◆ **WORK TO COMPLETE**
Rewrite the lines of all the items below with "scientific name" swapped for "binomial name" and everything else unchanged. Leave the pictures out of your answer.

Extracted data entries
------------------------------------------------------------------------

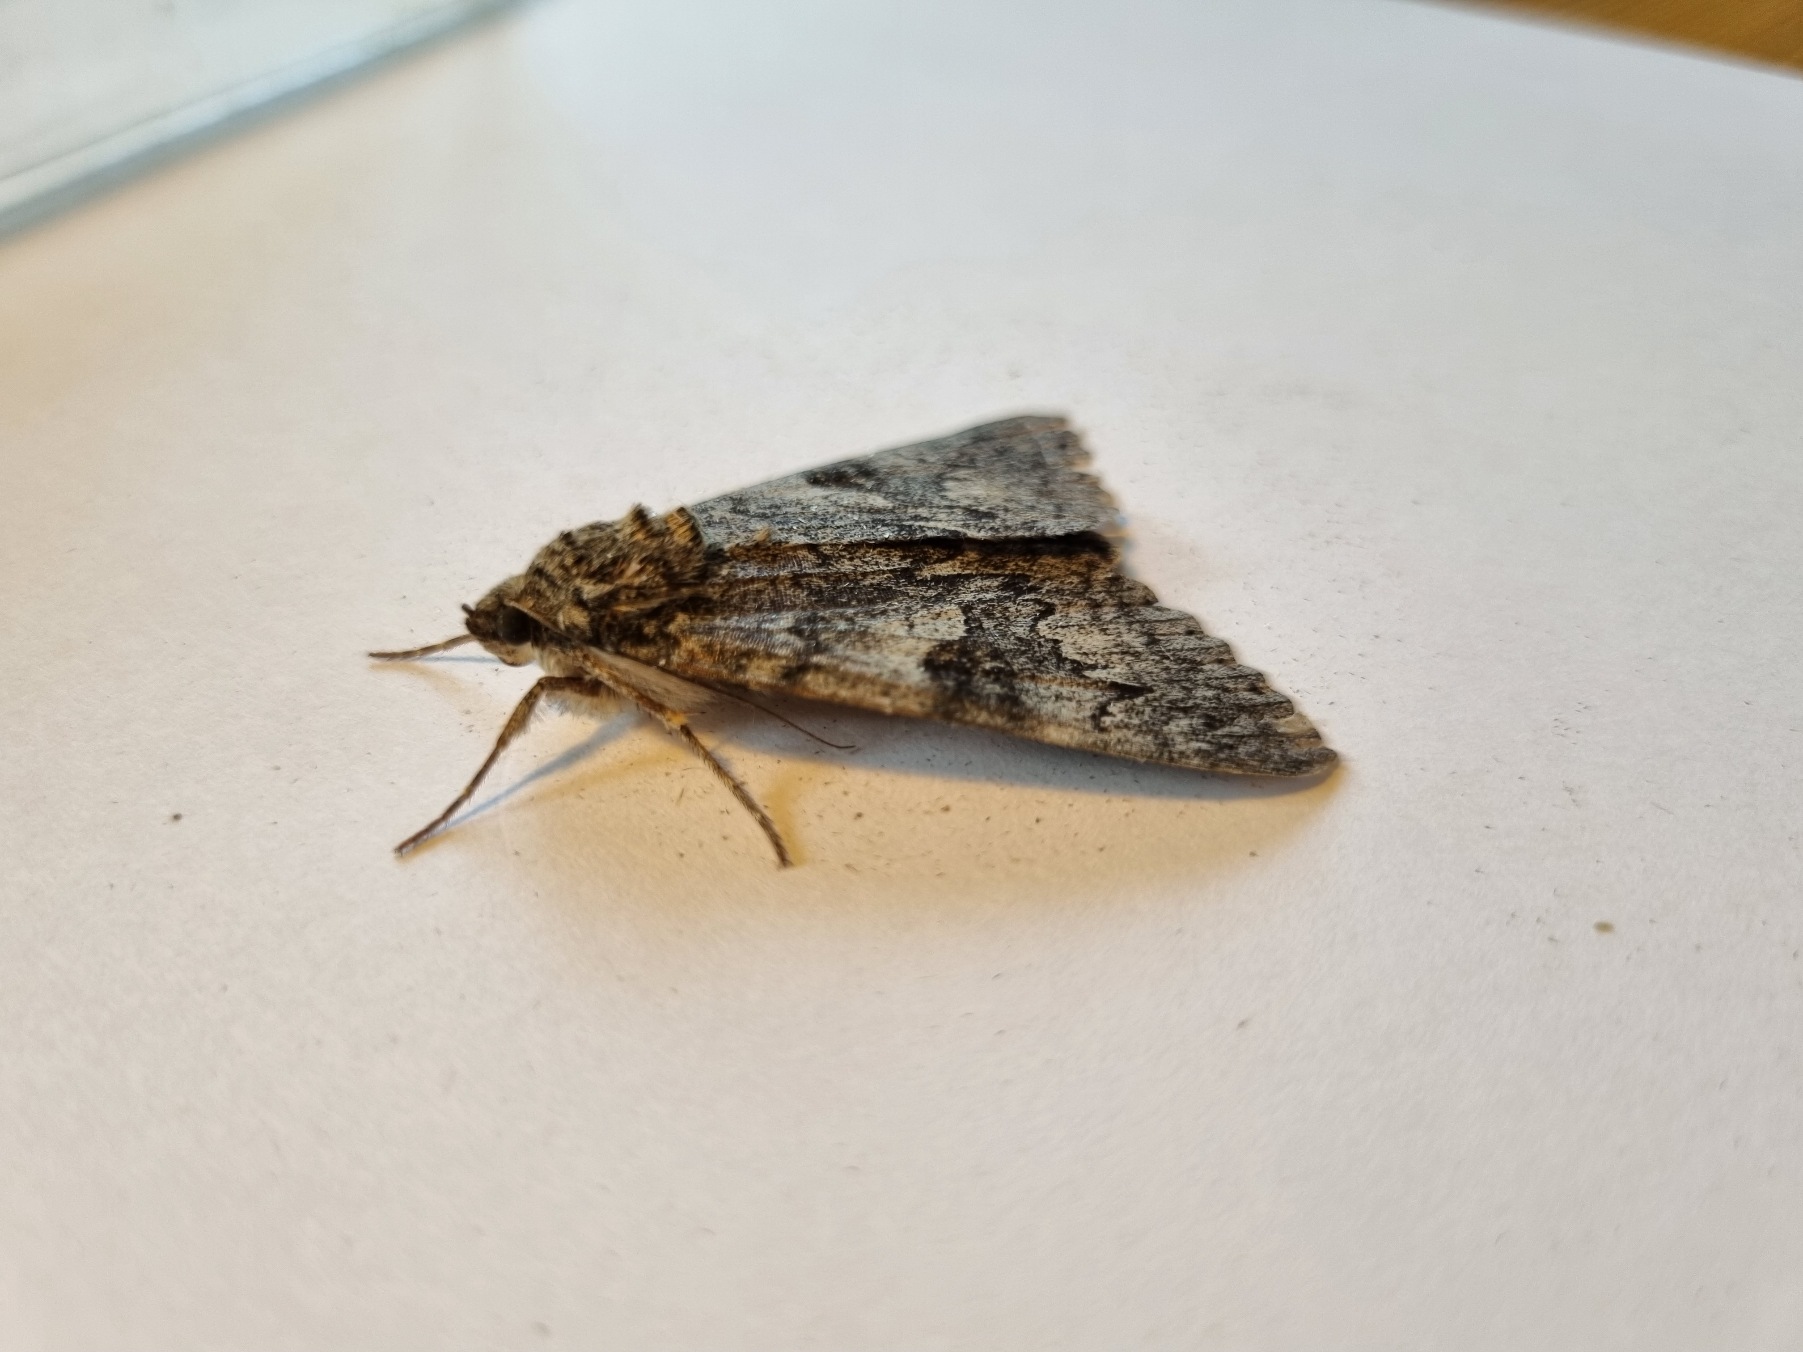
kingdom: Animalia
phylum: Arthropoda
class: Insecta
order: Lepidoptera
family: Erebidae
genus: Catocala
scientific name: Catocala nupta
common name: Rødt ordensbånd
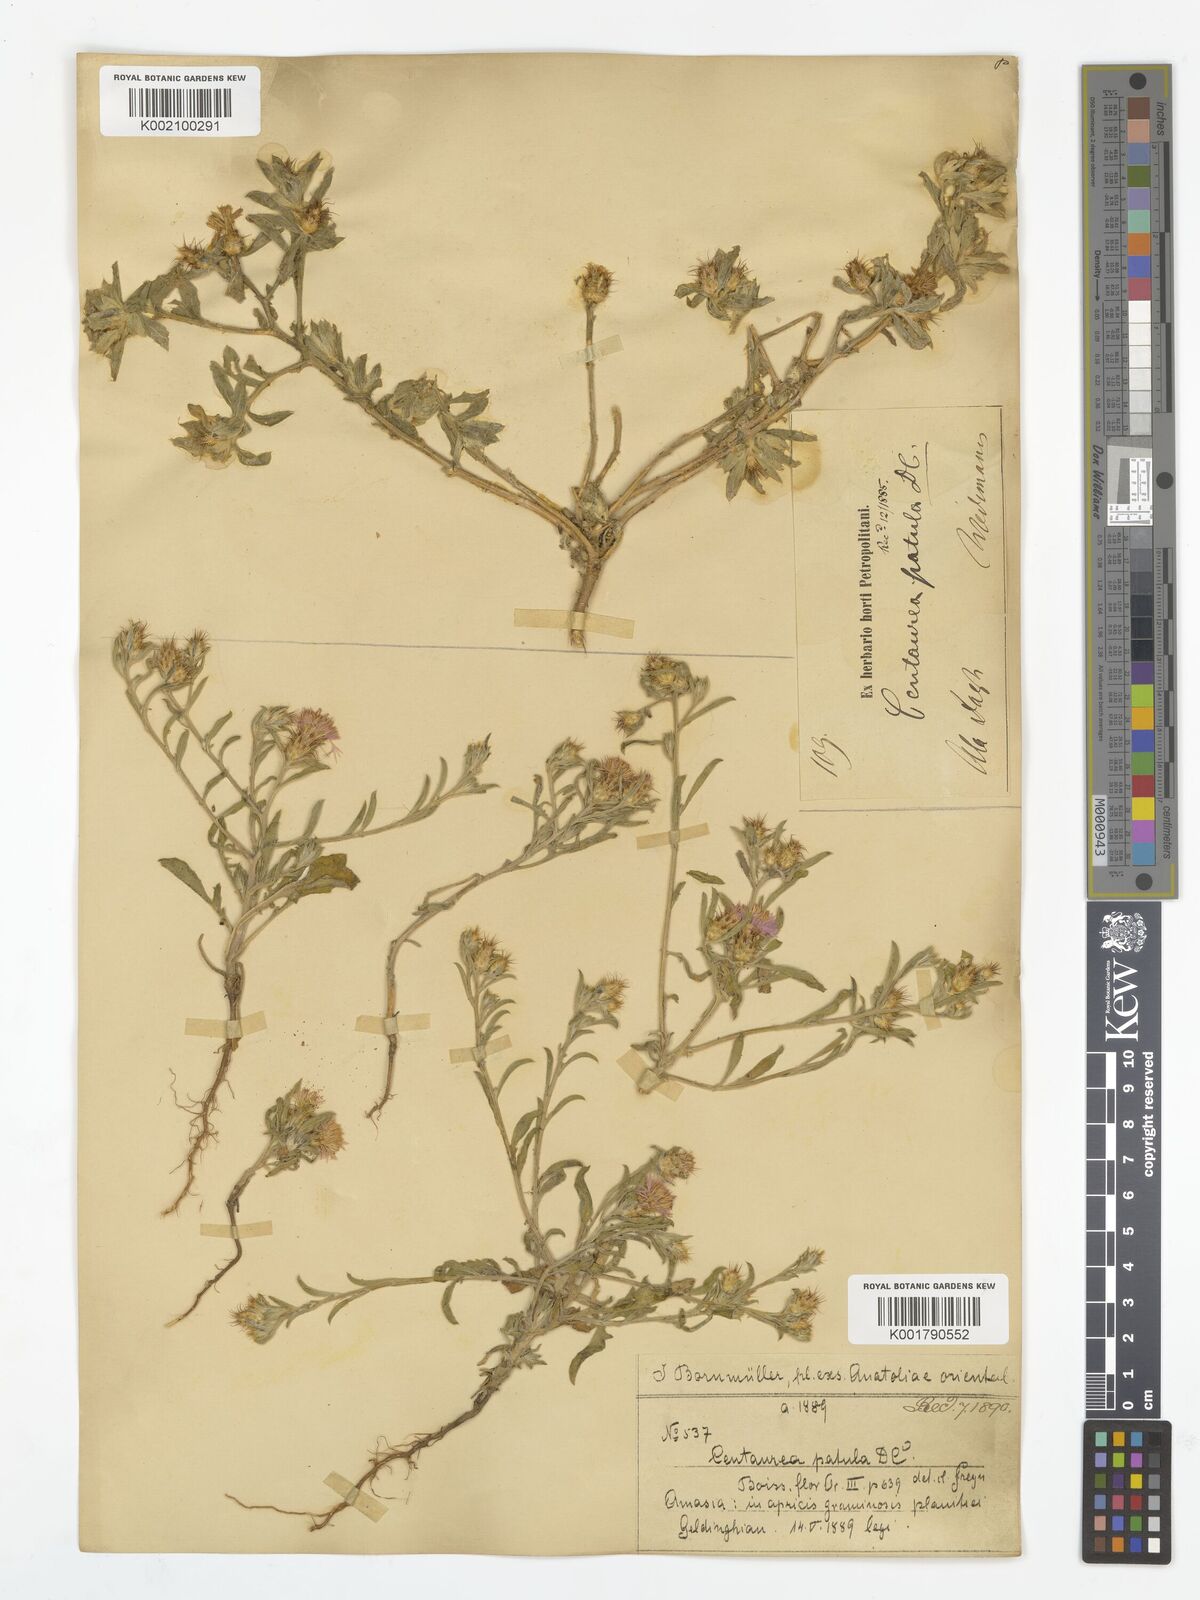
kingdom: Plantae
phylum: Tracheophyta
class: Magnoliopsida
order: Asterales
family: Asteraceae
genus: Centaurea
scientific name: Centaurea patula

------------------------------------------------------------------------

◆ **THE RESPONSE**
kingdom: Animalia
phylum: Arthropoda
class: Insecta
order: Lepidoptera
family: Erebidae
genus: Catocala
binomial name: Catocala nupta
common name: Rødt ordensbånd
kingdom: Plantae
phylum: Tracheophyta
class: Magnoliopsida
order: Asterales
family: Asteraceae
genus: Centaurea
binomial name: Centaurea patula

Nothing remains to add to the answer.